Raw records
>>>

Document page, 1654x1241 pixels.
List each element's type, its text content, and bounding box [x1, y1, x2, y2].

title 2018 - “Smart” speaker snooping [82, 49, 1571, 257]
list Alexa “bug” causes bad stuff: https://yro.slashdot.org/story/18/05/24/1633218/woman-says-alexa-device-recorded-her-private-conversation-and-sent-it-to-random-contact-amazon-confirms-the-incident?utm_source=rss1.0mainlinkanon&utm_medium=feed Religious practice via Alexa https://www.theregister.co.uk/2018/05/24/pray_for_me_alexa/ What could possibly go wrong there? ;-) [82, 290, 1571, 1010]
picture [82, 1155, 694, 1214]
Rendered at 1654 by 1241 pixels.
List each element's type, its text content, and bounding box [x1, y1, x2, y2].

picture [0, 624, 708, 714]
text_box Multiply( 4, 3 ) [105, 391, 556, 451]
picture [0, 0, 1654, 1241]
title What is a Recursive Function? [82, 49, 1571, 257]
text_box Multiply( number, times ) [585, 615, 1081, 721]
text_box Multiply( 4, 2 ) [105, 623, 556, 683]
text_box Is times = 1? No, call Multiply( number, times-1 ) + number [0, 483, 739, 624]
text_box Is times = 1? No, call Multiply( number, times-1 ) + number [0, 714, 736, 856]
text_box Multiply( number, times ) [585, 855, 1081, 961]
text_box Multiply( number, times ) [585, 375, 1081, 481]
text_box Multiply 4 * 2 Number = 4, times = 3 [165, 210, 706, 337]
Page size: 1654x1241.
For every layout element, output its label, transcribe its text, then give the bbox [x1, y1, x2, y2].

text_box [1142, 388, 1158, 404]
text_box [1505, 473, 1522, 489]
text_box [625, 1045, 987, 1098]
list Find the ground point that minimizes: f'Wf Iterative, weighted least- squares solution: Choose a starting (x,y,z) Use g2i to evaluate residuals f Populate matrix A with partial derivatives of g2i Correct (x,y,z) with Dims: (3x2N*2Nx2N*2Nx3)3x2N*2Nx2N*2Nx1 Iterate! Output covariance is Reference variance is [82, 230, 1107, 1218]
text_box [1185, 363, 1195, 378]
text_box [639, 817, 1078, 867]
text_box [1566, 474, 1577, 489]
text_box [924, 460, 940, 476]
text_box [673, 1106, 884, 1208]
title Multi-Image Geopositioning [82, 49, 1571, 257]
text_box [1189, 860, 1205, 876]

<<<

**Problem details**:
Put all of the lines above into a numbered list, leaving out any blank lines.

**Answer to the problem**:
1. Document page, 1654x1241 pixels.
2. List each element's type, its text content, and bounding box [x1, y1, x2, y2].
3. title 2018 - “Smart” speaker snooping [82, 49, 1571, 257]
4. list Alexa “bug” causes bad stuff: https://yro.slashdot.org/story/18/05/24/1633218/woman-says-alexa-device-recorded-her-private-conversation-and-sent-it-to-random-contact-amazon-confirms-the-incident?utm_source=rss1.0mainlinkanon&utm_medium=feed Religious practice via Alexa https://www.theregister.co.uk/2018/05/24/pray_for_me_alexa/ What could possibly go wrong there? ;-) [82, 290, 1571, 1010]
5. picture [82, 1155, 694, 1214]
6. Rendered at 1654 by 1241 pixels.
7. List each element's type, its text content, and bounding box [x1, y1, x2, y2].
8. picture [0, 624, 708, 714]
9. text_box Multiply( 4, 3 ) [105, 391, 556, 451]
10. picture [0, 0, 1654, 1241]
11. title What is a Recursive Function? [82, 49, 1571, 257]
12. text_box Multiply( number, times ) [585, 615, 1081, 721]
13. text_box Multiply( 4, 2 ) [105, 623, 556, 683]
14. text_box Is times = 1? No, call Multiply( number, times-1 ) + number [0, 483, 739, 624]
15. text_box Is times = 1? No, call Multiply( number, times-1 ) + number [0, 714, 736, 856]
16. text_box Multiply( number, times ) [585, 855, 1081, 961]
17. text_box Multiply( number, times ) [585, 375, 1081, 481]
18. text_box Multiply 4 * 2 Number = 4, times = 3 [165, 210, 706, 337]
19. Page size: 1654x1241.
20. For every layout element, output its label, transcribe its text, then give the bbox [x1, y1, x2, y2].
21. text_box [1142, 388, 1158, 404]
22. text_box [1505, 473, 1522, 489]
23. text_box [625, 1045, 987, 1098]
24. list Find the ground point that minimizes: f'Wf Iterative, weighted least- squares solution: Choose a starting (x,y,z) Use g2i to evaluate residuals f Populate matrix A with partial derivatives of g2i Correct (x,y,z) with Dims: (3x2N*2Nx2N*2Nx3)3x2N*2Nx2N*2Nx1 Iterate! Output covariance is Reference variance is [82, 230, 1107, 1218]
25. text_box [1185, 363, 1195, 378]
26. text_box [639, 817, 1078, 867]
27. text_box [1566, 474, 1577, 489]
28. text_box [924, 460, 940, 476]
29. text_box [673, 1106, 884, 1208]
30. title Multi-Image Geopositioning [82, 49, 1571, 257]
31. text_box [1189, 860, 1205, 876]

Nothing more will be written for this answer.